To conquer this grid, we have to look for the most restricted areas first. This puzzle provides an elegant chain reaction if you know exactly where to apply pressure.

  • Step 1: Anchor with the Giants (Brown 9 & Purple 3) The most obvious starting point is the Brown 9 in the bottom right. On a 6x6 grid, a 1x9 rectangle is impossible, meaning this must be a 3x3 square. Because it sits at the bottom edge, it perfectly locks into the bottom-right corner (spanning columns 4–6, rows 4–6). Once the Brown 9 is placed, look at the Purple 3. It sits in column 6, right above the newly placed 9. Because the 9 blocks its path downward, the Purple 3 is forced to grow upwards, becoming a 1x3 vertical strip that entirely fills the rest of the rightmost edge.
  • Step 2: Securing the Left Perimeter Jump to the left edge with the Red 6. While 6 can be a 2x3 or 3x2, expanding horizontally would severely choke the middle of the board and leave the Teal 4 without a valid shape. The most logical play is a 1x6 vertical column spanning the entire left edge, boxing the rest of the grid in.
  • Step 3: The Middle Squeeze With the left and right borders secured, and the bottom-right corner filled, the remaining shapes fall into place via a beautiful process of elimination. The Teal 4 is boxed into the bottom-left corner, naturally forming a 2x2 square. The Orange 2 is trapped right above it, forming a 1x2 horizontal strip.
  • Step 4: Filling the Cap The Green 4 is now forced into a 1x4 horizontal bridge straight across the middle. This perfectly splits the top half, leaving two flawless 2x2 voids for the Yellow 4 and the Light Blue 4 to claim their rightful corners.

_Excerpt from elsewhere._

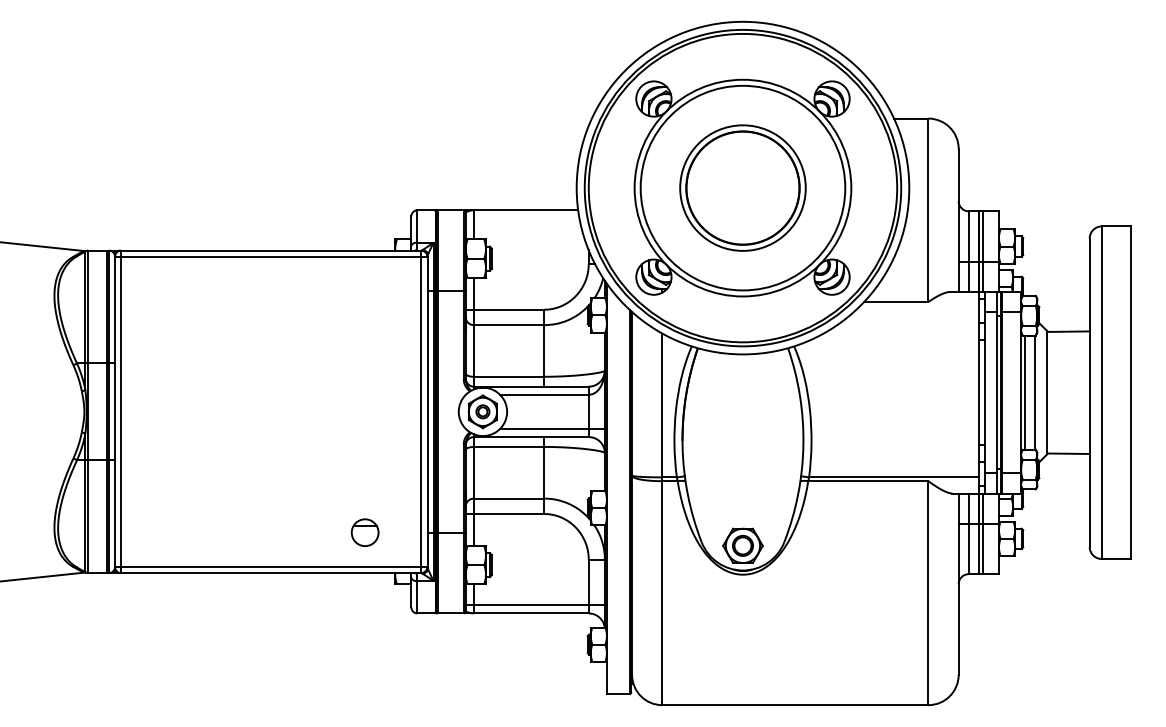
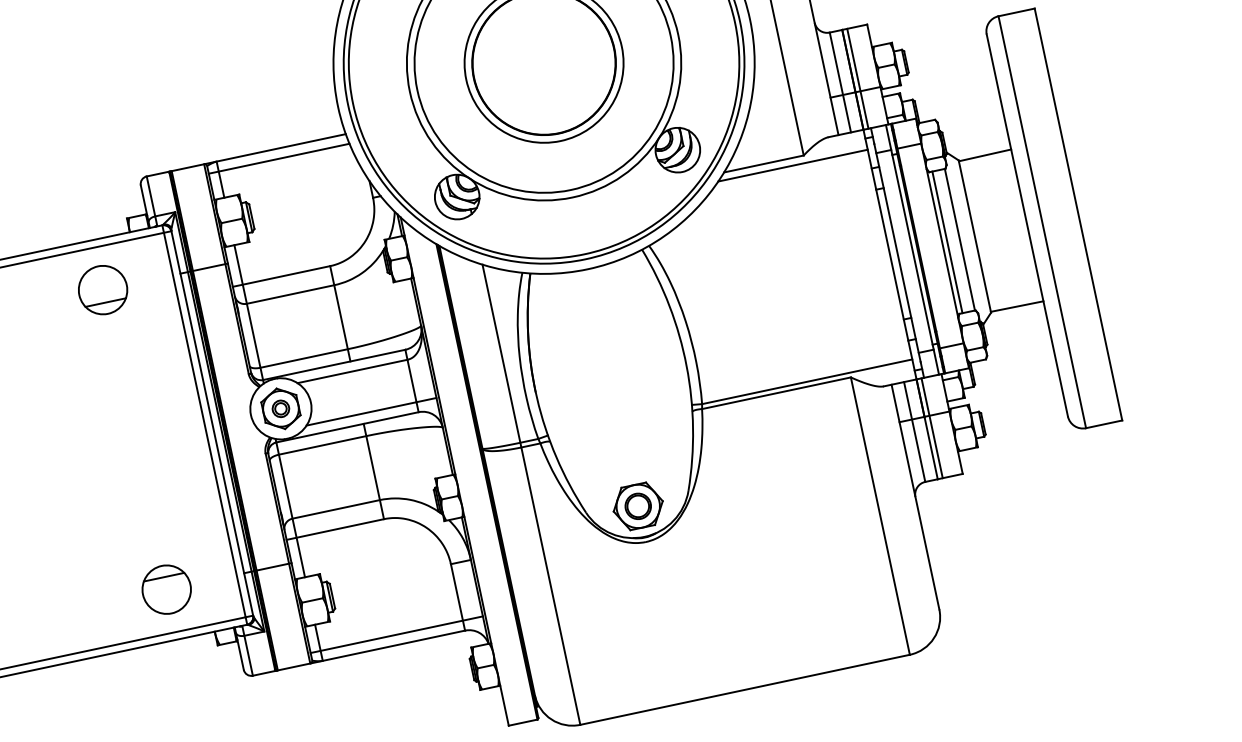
line: (522, 218) -> (279, 158), added
part: (365, 290) -> (103, 289), added
line: (918, 308) -> (793, 166), added
part: (365, 532) -> (167, 589), size x1.43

🎓 Lessons Learned From Patches #22

  • The Perimeter Rule: Always check your edge pieces first. As seen with the Red 6 and Purple 3, edges and corners naturally eliminate 50% of a shape's potential growth directions, making them highly predictable starting points.
  • Prime Number Strategy: Prime numbers (like the Purple 3) are incredibly valuable because they only have one dimensional pair (1x3 or 3x1). When a prime sits near a grid wall or another massive shape, its orientation is almost always forced immediately.
  • The Power of Deduction: Like any logic puzzle, it takes deliberate practice to instantly spot these hidden constraints. Don't guess; let the largest numbers dictate the borders, and the smaller numbers will naturally fill the vacuum.

💡 Trivia

  • The Geometry of 9: In grid-based logic puzzles, 9 is a uniquely powerful clue. Because it is the only single-digit odd composite number, it almost universally guarantees a 3x3 square placement unless the grid is exceptionally large (9x9 or bigger).
  • Versatile Perfect Numbers: The number 6 is the smallest "perfect number" (its divisors 1, 2, and 3 add up to 6). In area-allocation puzzles, this makes 6 one of the trickiest low numbers to place, as it boasts four potential rectangular configurations (1x6, 6x1, 2x3, 3x2).

❓ FAQ

Why couldn't the Brown 9 be a 1x9 rectangle?
The puzzle takes place entirely within a 6x6 grid. A shape requiring an area of 9 cannot fit linearly within a maximum length of 6, which mathematically forces the shape to adopt its only other integer dimensions: a 3x3 square.

How do we know the Red 6 is vertical and not a 2x3 block?
If the Red 6 were a 2x3 rectangle, it would push too far into the grid's interior. This would completely cut off the Teal 4 in the bottom left, leaving it mathematically impossible to form a 4-unit rectangle without overlapping the Red 6 or the Brown 9.

Why does the Green 4 have to be horizontal?
By the time you secure the perimeter shapes (Red 6, Purple 3) and the bottom anchors (Brown 9, Teal 4, Orange 2), the only available contiguous space containing the Green 4's coordinate is a 1-cell high horizontal channel. Vertical growth is completely blocked by the Orange 2 below it and the top row squares.